To me, there is no question at all! Small Boat is a stream of consciousness, and a very effective one at that. Stream of consciousness doesn’t always mean long sentences or lack of punctuation or repeated phrases like “the fact that.” Here, it means imagined conversations bleeding into memories and intrusive thoughts.

Maybe I am wrong. Maybe it doesn’t matter. Maybe I’m focused on the wrong thing entirely. Maybe I’m making this all about me, like the narrator does. Read it however you want, this is a deep and troubling book. I read it for a second time, closely and in its entirety, before writing this interview, and could do it again, and bring up an entirely different angle, like how the narrator’s colleague Julien is an author self-insert, or how Small Boat picks up on the themes in Camus’ The Stranger. All this packed into 122 pages makes this a Novellas in November classic.

20 comments

  1. MarinaSofia's avatar
    MarinaSofia

    That’s an interesting interpretation and one that did not occur to me, although I did consider at some point that the interrogation could have been something she was mulling over rather than experiencing. I definitely got the allusion to Camus and L’Etranger, of course, but I have to admit I was not as wowed by this book as you and felt it was chosen by the judges more for its topic rather than its literary qualities.

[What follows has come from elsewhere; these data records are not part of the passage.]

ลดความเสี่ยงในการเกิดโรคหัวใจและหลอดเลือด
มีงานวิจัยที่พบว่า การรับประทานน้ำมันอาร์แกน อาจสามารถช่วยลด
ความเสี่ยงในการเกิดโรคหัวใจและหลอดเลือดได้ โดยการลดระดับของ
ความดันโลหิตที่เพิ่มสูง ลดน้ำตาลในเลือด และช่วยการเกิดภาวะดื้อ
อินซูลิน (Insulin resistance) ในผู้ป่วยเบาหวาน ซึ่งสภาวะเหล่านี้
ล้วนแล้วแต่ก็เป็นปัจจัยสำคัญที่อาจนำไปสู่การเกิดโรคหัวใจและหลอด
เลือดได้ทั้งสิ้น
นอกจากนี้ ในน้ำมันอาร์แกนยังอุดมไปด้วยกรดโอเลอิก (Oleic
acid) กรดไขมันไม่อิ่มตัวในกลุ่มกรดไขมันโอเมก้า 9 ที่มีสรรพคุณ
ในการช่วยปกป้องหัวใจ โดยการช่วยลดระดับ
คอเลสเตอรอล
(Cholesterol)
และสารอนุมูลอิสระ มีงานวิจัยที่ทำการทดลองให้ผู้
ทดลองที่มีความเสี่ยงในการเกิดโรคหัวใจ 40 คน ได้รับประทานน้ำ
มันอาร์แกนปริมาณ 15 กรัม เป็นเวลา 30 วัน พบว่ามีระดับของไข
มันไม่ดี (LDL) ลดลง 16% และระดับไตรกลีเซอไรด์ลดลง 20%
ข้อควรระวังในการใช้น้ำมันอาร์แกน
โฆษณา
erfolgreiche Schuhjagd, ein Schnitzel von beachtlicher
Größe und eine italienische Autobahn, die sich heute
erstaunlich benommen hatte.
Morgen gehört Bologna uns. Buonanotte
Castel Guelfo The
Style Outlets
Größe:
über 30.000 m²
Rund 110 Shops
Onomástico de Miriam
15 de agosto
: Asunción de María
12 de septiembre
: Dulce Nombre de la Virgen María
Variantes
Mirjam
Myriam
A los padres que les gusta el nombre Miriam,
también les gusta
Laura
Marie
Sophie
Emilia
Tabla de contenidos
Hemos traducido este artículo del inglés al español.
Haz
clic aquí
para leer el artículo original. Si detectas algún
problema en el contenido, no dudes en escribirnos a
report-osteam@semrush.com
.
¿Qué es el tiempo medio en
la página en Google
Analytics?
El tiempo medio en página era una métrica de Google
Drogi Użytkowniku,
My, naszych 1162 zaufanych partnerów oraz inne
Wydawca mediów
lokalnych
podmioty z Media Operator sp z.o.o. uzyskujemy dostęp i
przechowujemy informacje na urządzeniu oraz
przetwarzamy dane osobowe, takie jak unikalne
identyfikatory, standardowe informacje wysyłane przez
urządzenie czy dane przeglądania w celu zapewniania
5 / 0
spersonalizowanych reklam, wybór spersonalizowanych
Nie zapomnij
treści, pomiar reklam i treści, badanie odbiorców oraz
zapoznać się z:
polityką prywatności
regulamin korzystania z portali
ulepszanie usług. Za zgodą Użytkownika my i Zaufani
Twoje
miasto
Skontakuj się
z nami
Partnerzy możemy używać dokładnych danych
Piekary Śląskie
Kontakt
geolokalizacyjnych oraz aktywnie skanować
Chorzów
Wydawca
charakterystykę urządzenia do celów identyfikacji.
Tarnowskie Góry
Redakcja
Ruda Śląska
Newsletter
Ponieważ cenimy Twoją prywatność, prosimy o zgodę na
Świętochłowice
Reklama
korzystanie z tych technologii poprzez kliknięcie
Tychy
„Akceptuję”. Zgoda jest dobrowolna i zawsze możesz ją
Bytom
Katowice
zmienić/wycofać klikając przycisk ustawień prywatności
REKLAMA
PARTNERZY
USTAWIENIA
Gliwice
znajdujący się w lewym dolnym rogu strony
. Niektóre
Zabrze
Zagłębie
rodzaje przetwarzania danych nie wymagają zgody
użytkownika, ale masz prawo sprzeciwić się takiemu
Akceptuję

  2. Cathy746books's avatar
    Cathy746books

    This is so interesting to me and is the first time I’ve been tempted to read this one. You argue your position well and it’s strange that no other commentators have taken this interpretation on board.

  3. Elle's avatar
    Elle

    Isn’t it weird when a particular reading seems extremely self-evident to you and no one else mentions it?! For what it’s worth, I’ve not read this but your interpretation is convincing, especially with the textual evidence you bring out.

    • lauratfrey's avatar
      lauratfrey

      Yes, even if I’m “wrong” (and the whole death of the author thing says I can’t be, right?) and it’s not what the author intended, I still had fun tracking down the evidence!

  4. Marcie McCauley's avatar
    Marcie McCauley

    Ditto to Elle’s comment! Your reading seems perfectly plausible, but I relate to your wish to have it confirmed (or refuted with evidence to the contrary) by other readers. Maybe if you can find more information about the author, in additional interviews, there might be clues…

  5. Rach's avatar
    Rach

    Oh, this sounds intriguing – It is one of the few books from the International Man Booker Long List I haven’t read – I think my local library are still trying to source a copy.. lol. But after reading your review, I will definitely prioritise it when my library eventually get their solitary copy in (I am #1 on the list).

  6. volatilemuse's avatar
    volatilemuse

    I haven’t read this book, but from your review and extracts this could easily be someone suffering from trauma and flashbacks. I have never known you to be ‘completely out to lunch’ on any other occasion Laura so I am more than happy to accept your interpretation on this occasion. And btw, season’s greetings.